When the CRF was established, Maryland, and particularly Baltimore City, had some of the highest prostate cancer death rates in the nation. As a result, prostate cancer was named a CRF priority. In pioneering research in an emerging new field known as translational epidemiology that combines population research with interventions, Johns Hopkins CRF investigator Elizabeth Platz, Sc.D., uncovered a connection between cholesterol-lowering drugs called statins and a decreased risk of developing aggressive and deadly prostate cancer. She later collaborated with CRF investigators William Nelson, M.D., Ph.D., and Vasan Yegnasubramanian, M.D., Ph.D., to reveal that the commonly used heart drug digoxin halted prostate cancer cell growth in laboratory studies and that men taking the drug to treat their heart disease had a lower risk of developing prostate cancer. The CRF team is now working to better understand the cellular mechanisms to identify drugs that could safely prevent prostate cancer. Other cancer prevention successes include CRF investigator Kala Visvanathan, M.B.B.S., who harnessed the power of broccoli sprouts to stave off cancer. She is heading cancer prevention clinical trials of broccoli-sprouts tea and other preparations, rich in the carcinogen detoxifier sulforaphane. CRF researcher Michael Carducci, M.D., is studying pomegranate extract, muscadine grapes, and other natural compounds that may have the ability to prevent prostate cancer. The work of these investigators is revealing inexpensive and non-toxic ways, many of them from the grocery store shelves, which show promise in preventing cancer.

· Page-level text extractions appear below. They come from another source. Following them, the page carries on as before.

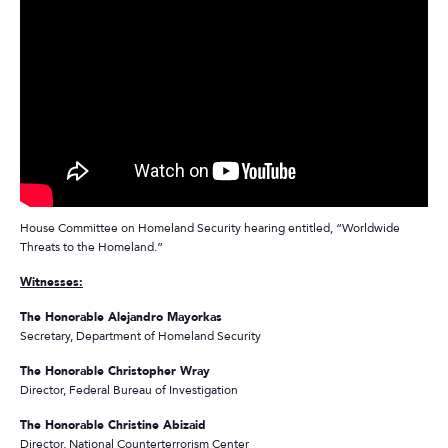
House Committee on Homeland Security hearing entitled, “Worldwide
Threats to the Homeland.”
Witnesses:
The Honorable Alejandro Mayorkas
Secretary, Department of Homeland Security
The Honorable Christopher Wray
Director, Federal Bureau of Investigation
The Honorable Christine Abizaid
Director, National Counterterrorism Center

Growing Research Dollars for Maryland:
Though he had no connections to Maryland or Johns Hopkins, in 2002, Sidney Kimmel chose Johns Hopkins as the recipient of his historic $150 million gift to cancer research and care. At the time of his gift, Mr. Kimmel stated that Johns Hopkins captured his attention with its unique combination of scientific leadership with economic leadership. He specifically cited the partnership between the Cancer Center at Johns Hopkins and the state of Maryland to use the Cigarette Restitution Fund to finance cancer research. This is one of many incidences where CRF investigators and CRF-supported research played an important role in bringing additional funding to Maryland. Multi-million grants from Ludwig Cancer Research, Stand Up To Cancer, the American Recovery and Reinvestment Act, the Avon Foundation, The Flight Attendant Medical Research Institute, the Department of Defense, and Centers for Medicare and Medicaid Services are among the groups investing in Maryland science and medicine at Johns Hopkins. For every CRF research dollar spent, $10 has been brought back to our state through business contracts and other economic development.